Friday, May 13, 2022

Rebecca Clarke: Beyond the Viola Sonata

courtesy of PIAS

Over the course of my writing, I have enjoyed making acquaintance with the music of Rebecca Clarke. Clarke was born in Harrow in 1886 and studied at the Royal Academy of Music and Royal College of Music in London. However, she first traveled to the United States in 1916 and submitted a sonata for viola and piano to a competition sponsored by Elizabeth Sprague Coolidge (who happened to be her neighbor in western Massachusetts) in 1919. She returned to pursue a career as a performer in London in 1924, but World War II led to her returning to the United States and staying there for the rest of her life.
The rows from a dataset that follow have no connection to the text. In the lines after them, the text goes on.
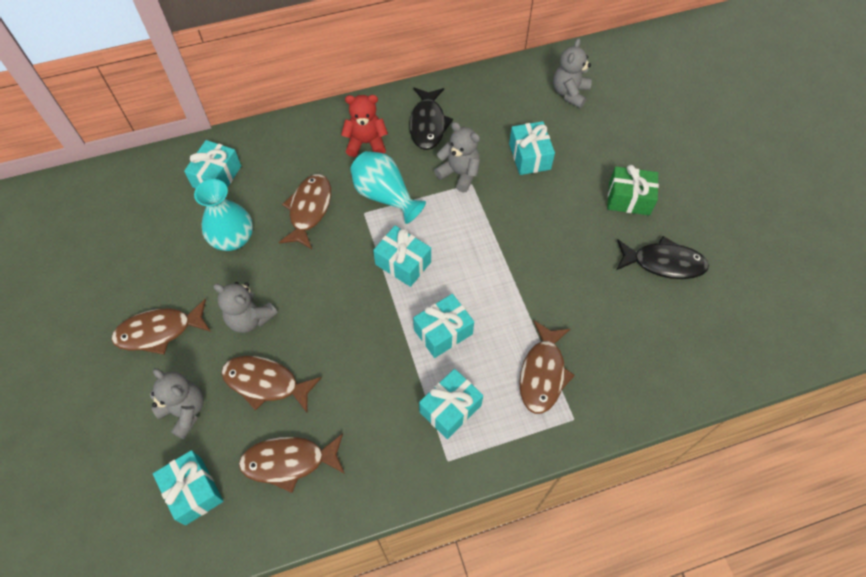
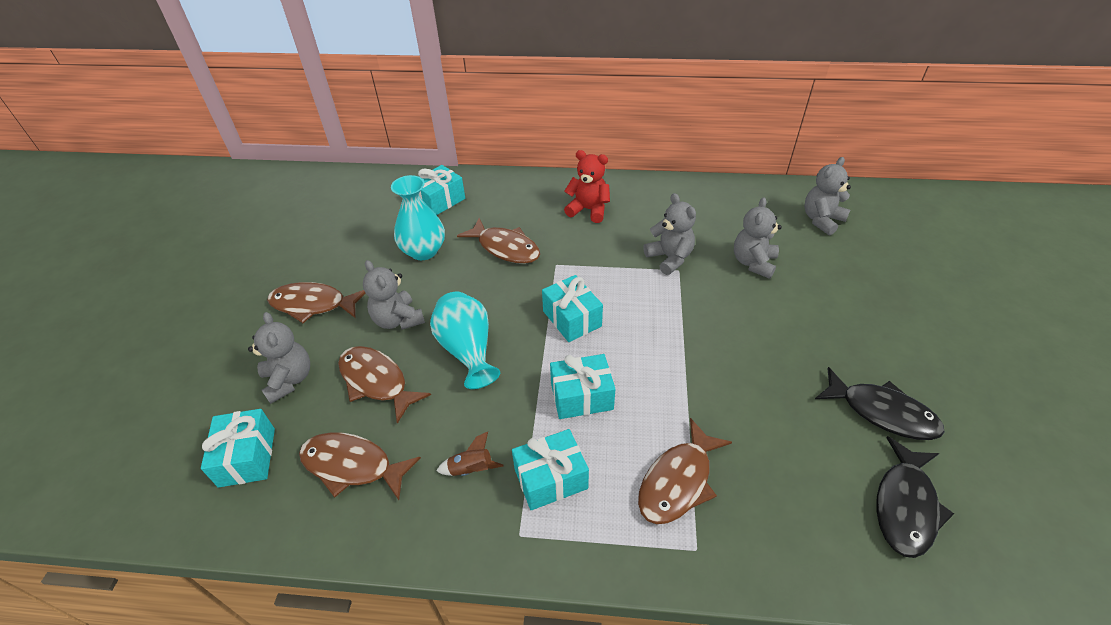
camera: 25 degrees right, 15 degrees down
(309, 210) = (505, 248): brown fish -> brown fish turned 90 degrees clockwise
(385, 196) = (584, 256): turquoise vase -> turquoise vase (467, 350)
(386, 426) = (471, 469): none -> brown rocket
(428, 124) = (657, 210): black fish -> black fish (905, 505)
(529, 156) = (753, 263): turquoise gift -> grey teddy bear
(629, 199) = (858, 333): green gift -> none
One week from today Aparté will release an album of chamber music that Clarke composed for viola performed by Vinciane Béranger. For most of the tracks, she is accompanied at the piano by Dana Ciocarlie. However, three of the tracks account for duo performances with cellist David Louwerse; and there is a “Dumka” composed for violin (Hélène Collerette), viola, and piano. As is usually the case, Amazon.com is currently processing pre-orders for this album.

The album begins with Clarke’s major effort, which is probably her best-known composition, the 1916 sonata. Clarke did not win Coolidge’s competition, but she was tied for first place. As a reminder of early twentieth-century thinking, the judges could not believe that the sonata had been written by a woman, preferring, instead, to assume that Ernest Bloch had submitted a second piece to the competition using “Rebecca Clarke” as a pseudonym. (The prize was ultimately awarded to the work that Bloch had submitted under his own name.) However, in 1923 Coolidge gave Clarke a grant, which was applied to the composition of her 1923 rhapsody for cello and piano.

Unless I am mistaken, the entire album is devoted to music that Clarke composed in the United States. Most of the selections were composed between 1916 and 1921. These include a world premiere recording of a version of the “Londonderry Air” scored for viola and cello. However, there are two tracks of music that was probably composed at the beginning of her second move to the United States, a passacaglia for viola and piano based on an “Old English Tune” and a dumka for violin, viola, and piano. In addition to English and Czech influences, the final track, scored for viola and piano, is entitled “Chinese Puzzle.” To be fair, however, this music is not so much “Chinese” as a take on clichéd pentatonic music assumed to be Chinese in nature!

However, even if the “pedigree” of that last track is doubtful, Béranger’s album provides a more comprehensive account of Clarke’s achievements as a composer than has been previously available; and I hope I shall not have to wait too long for an opportunity to listen to compositions other than the sonata (which I heard performed by Jodi Levitz at the San Francisco Conservatory of Music) in recital settings.